> _REQUIRED ACTION_:
Nothing outside the range below should be printed. Output exactly the lines from the line with "root of tail: (202, 283)" to the line with "left back paw: (154, 566)", both included.

> _MATERIAL SHOWN_:
══════
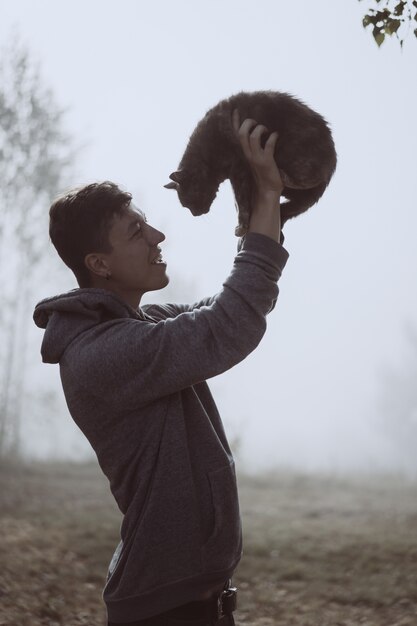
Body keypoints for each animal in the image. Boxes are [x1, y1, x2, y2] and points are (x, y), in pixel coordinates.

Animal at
══════
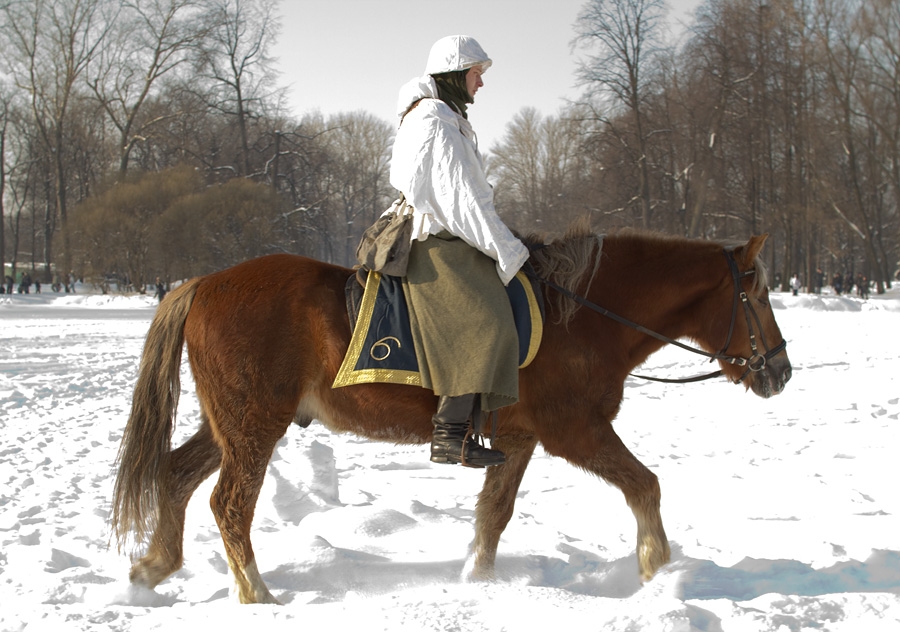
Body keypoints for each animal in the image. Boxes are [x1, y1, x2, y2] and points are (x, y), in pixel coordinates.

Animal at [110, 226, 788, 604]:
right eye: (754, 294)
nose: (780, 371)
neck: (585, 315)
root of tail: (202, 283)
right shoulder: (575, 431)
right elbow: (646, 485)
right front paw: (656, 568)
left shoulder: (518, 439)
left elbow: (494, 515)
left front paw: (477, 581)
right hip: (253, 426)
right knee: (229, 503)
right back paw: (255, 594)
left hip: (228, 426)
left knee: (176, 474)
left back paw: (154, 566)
══════
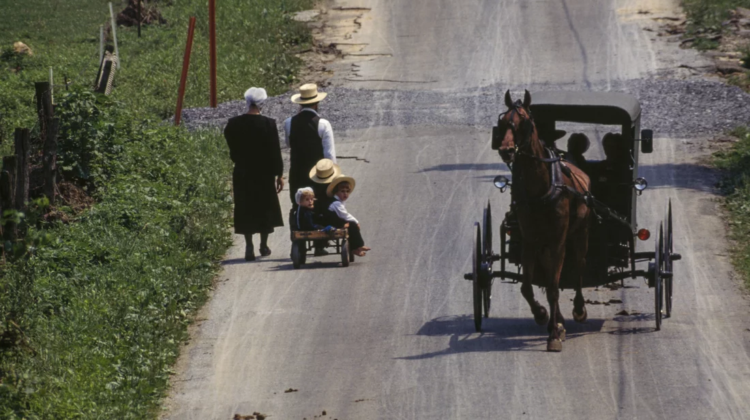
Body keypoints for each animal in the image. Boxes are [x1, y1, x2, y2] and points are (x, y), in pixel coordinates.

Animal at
══════
> _FINISHED TASK_:
root of tail: (202, 283)
right shoulder: (575, 431)
right elbow: (646, 485)
right front paw: (656, 568)
left shoulder: (518, 439)
left elbow: (494, 515)
left front paw: (477, 581)
right hip: (253, 426)
right knee: (229, 503)
right back paw: (255, 594)
left hip: (228, 426)
left knee: (176, 474)
left back paw: (154, 566)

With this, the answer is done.